In a society increasingly overwhelmed by graduates, the question of what we should be doing after university is fast becoming perennial. The likelihood for most soon-to-be graduates is that they have been in education nigh on twenty years, during which time they have no doubt been encouraged to ponder their future career, but to what end? I for one have flitted from dream to dream and have always been encouraged to do so, but as my graduation nears, I wonder how helpful this has really been? Have any of these proposed careers ranging from the sublime to the incredibly ridiculous (world famous ballet dancer-I’ve never tried ballet and have ankles that snap when I run for the bus) ever been considered with assiduousness? The truthful answer is, I really don’t know.

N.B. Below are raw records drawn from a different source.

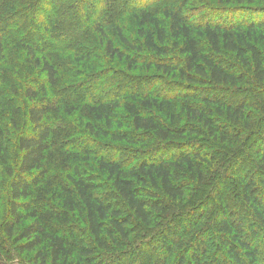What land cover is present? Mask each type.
<instances>
[{"label":"trees","instance_id":"trees-1","mask_svg":"<svg viewBox=\"0 0 264 264\" xmlns=\"http://www.w3.org/2000/svg\"><path fill=\"white\" fill-rule=\"evenodd\" d=\"M0 264H264V0H0Z\"/></svg>","mask_w":264,"mask_h":264},{"label":"rangeland","instance_id":"rangeland-1","mask_svg":"<svg viewBox=\"0 0 264 264\" xmlns=\"http://www.w3.org/2000/svg\"><path fill=\"white\" fill-rule=\"evenodd\" d=\"M94 86V88H98V87H96L95 85H93ZM153 243H155V241H153Z\"/></svg>","mask_w":264,"mask_h":264}]
</instances>
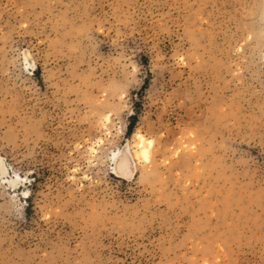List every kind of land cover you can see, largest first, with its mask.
Instances as JSON below:
<instances>
[{"label": "rangeland", "instance_id": "obj_1", "mask_svg": "<svg viewBox=\"0 0 264 264\" xmlns=\"http://www.w3.org/2000/svg\"><path fill=\"white\" fill-rule=\"evenodd\" d=\"M0 157V264H264V0H0Z\"/></svg>", "mask_w": 264, "mask_h": 264}, {"label": "bare ground", "instance_id": "obj_2", "mask_svg": "<svg viewBox=\"0 0 264 264\" xmlns=\"http://www.w3.org/2000/svg\"><path fill=\"white\" fill-rule=\"evenodd\" d=\"M147 140H144L143 142V147H141V144H142V141L139 139L138 140V144H139V149L137 150L136 154L137 155L136 157L138 156H142V152L147 149L149 150L148 148V145L146 143ZM129 146V145H128ZM138 146V145H137ZM132 154V153H131ZM126 156V155H125ZM132 156V155H131ZM128 157V156H127ZM124 158V157H123ZM122 158V159H123ZM131 158V157H130ZM133 159V158H132ZM121 160V159H120ZM135 160V159H134ZM3 159L2 157H0V179H2L3 181L7 182V184L9 185V187H11V189L13 187H16L18 185V183H20L21 181H19V177H14L12 176L11 178H8L6 176V169L4 168L3 166ZM5 165V164H4ZM134 163L132 164V161L131 159L129 158H125L123 159L117 166H114L113 167V173L118 175V176H122V177H130L133 173H134ZM17 188V187H16ZM23 193H27V191H23ZM24 195V194H23Z\"/></svg>", "mask_w": 264, "mask_h": 264}, {"label": "snow or ice", "instance_id": "obj_3", "mask_svg": "<svg viewBox=\"0 0 264 264\" xmlns=\"http://www.w3.org/2000/svg\"><path fill=\"white\" fill-rule=\"evenodd\" d=\"M22 27L23 28H27V25H23ZM178 59H179L180 62H183L184 61V57L183 56H180ZM139 139L142 141L141 147H143V142H144L145 138L143 136H140ZM146 143L148 145V148H151L153 146V144H154V141L152 139H148L146 141ZM142 156H143V160L145 162H148L150 160L149 152H148L147 149H145L142 152ZM24 195H28V193H24ZM45 219H47V217H45Z\"/></svg>", "mask_w": 264, "mask_h": 264}]
</instances>
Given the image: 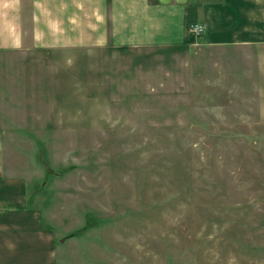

In a society with which we are increasingly engaged, how do you separate those things with which you are generally interested from the very thing you wish to define yourself by? At 19, I subscribed to the ideology that I would figure it out eventually and until then working part-time, or in temporary roles, travelling the world, would be fine; in my mid twenties however, that ideology seems just that: too ideological and increasingly unrealistic. Perhaps the real problem has to do with accessibility- an array of medias create the impression that anything we want can be infiltrated. Like most graduates, the immediate reality of the ‘real world’ isn’t particularly appealing and sadly, it just doesn’t matter. In looking for roles which share even the slightest nuances with one of our many (many) interests, maybe we’ll figure it out (what to do, where to do it, why?) Just, not now.